▶ Instructions to follow:
Looking at the data below, report how many lines contain "CIRCLE", with no other words.

(Excerpts from a dataset)
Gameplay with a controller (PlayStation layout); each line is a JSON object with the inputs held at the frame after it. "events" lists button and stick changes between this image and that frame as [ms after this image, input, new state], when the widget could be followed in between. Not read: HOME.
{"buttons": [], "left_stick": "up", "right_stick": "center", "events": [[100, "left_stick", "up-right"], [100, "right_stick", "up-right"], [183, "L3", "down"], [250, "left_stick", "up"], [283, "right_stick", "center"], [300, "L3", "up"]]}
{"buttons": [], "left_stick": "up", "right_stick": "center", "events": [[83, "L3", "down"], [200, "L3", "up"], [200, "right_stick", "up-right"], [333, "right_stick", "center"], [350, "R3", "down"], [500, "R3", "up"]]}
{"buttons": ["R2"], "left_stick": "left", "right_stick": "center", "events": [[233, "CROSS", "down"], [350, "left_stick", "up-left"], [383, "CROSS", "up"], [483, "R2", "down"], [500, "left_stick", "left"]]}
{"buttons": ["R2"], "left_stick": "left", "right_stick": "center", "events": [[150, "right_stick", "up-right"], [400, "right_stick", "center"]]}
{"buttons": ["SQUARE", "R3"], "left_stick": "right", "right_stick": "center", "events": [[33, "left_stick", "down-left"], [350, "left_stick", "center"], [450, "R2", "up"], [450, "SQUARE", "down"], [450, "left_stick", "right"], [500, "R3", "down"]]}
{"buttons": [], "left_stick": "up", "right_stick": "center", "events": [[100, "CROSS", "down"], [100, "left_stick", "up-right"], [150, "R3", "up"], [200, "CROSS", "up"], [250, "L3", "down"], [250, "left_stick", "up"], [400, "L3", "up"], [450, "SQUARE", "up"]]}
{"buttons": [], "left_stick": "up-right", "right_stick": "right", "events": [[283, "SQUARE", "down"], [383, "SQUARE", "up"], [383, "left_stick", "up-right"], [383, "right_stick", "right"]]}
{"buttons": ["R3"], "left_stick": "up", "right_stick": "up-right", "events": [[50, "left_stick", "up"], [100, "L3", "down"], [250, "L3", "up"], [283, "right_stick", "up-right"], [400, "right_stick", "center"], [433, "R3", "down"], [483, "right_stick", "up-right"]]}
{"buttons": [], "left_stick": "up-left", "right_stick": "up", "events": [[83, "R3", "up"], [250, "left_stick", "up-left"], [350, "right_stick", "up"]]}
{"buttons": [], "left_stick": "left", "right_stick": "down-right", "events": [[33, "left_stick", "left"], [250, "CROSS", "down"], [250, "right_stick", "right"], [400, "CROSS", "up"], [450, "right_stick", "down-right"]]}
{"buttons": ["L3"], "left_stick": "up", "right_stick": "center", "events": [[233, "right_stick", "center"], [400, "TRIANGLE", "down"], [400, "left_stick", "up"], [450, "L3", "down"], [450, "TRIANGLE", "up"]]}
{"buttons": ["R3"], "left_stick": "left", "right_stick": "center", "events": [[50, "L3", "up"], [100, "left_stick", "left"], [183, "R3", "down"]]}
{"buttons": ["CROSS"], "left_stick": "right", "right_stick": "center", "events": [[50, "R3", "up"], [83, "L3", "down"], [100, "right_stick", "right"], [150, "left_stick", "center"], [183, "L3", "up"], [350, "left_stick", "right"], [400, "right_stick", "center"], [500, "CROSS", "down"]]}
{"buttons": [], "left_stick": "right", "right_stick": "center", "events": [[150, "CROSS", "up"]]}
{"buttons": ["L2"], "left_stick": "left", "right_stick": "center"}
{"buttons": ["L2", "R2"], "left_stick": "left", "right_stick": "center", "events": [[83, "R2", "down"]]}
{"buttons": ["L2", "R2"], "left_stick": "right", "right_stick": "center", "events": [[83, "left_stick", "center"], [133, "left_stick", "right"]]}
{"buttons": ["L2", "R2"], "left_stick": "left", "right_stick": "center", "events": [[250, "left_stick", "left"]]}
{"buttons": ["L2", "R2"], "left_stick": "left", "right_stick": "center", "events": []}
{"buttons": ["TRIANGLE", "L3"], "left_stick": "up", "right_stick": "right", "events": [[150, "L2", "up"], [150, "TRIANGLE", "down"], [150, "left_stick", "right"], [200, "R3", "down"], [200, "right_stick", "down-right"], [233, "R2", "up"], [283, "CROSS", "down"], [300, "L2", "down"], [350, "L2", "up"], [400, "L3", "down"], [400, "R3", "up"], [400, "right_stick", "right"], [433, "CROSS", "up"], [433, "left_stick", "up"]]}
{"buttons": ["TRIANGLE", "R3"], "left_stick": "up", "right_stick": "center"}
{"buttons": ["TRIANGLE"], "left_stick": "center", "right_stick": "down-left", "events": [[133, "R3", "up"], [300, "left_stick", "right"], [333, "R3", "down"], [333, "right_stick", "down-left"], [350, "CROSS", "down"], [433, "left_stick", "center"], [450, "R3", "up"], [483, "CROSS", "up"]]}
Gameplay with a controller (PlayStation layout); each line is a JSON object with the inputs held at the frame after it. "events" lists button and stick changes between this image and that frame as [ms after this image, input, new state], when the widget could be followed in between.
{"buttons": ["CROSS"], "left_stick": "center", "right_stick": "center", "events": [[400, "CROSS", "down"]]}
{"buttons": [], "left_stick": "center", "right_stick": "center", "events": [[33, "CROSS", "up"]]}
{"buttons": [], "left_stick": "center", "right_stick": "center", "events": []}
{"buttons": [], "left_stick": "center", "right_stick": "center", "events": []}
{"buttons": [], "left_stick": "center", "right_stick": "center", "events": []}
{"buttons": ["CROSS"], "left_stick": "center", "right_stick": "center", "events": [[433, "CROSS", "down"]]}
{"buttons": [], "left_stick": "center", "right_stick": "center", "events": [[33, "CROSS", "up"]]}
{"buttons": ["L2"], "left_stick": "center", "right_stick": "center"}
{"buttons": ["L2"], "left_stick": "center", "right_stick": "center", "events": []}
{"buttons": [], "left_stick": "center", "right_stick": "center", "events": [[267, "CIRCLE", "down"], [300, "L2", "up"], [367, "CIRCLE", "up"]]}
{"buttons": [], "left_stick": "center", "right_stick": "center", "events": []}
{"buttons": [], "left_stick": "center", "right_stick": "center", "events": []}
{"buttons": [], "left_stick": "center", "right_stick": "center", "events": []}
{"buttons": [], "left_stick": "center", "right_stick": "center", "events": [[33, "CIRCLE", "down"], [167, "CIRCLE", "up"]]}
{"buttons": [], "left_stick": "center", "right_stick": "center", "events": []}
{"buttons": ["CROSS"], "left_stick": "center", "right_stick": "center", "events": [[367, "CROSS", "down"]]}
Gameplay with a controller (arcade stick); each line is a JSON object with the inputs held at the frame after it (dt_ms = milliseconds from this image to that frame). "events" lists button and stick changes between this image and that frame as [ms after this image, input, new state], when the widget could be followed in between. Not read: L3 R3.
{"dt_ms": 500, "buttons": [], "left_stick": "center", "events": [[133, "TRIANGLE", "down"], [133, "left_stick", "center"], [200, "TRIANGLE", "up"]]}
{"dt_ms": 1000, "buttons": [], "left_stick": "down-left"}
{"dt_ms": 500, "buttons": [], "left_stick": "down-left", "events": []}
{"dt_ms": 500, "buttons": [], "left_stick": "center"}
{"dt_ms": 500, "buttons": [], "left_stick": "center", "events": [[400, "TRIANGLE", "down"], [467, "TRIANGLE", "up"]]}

▶ Result below:
2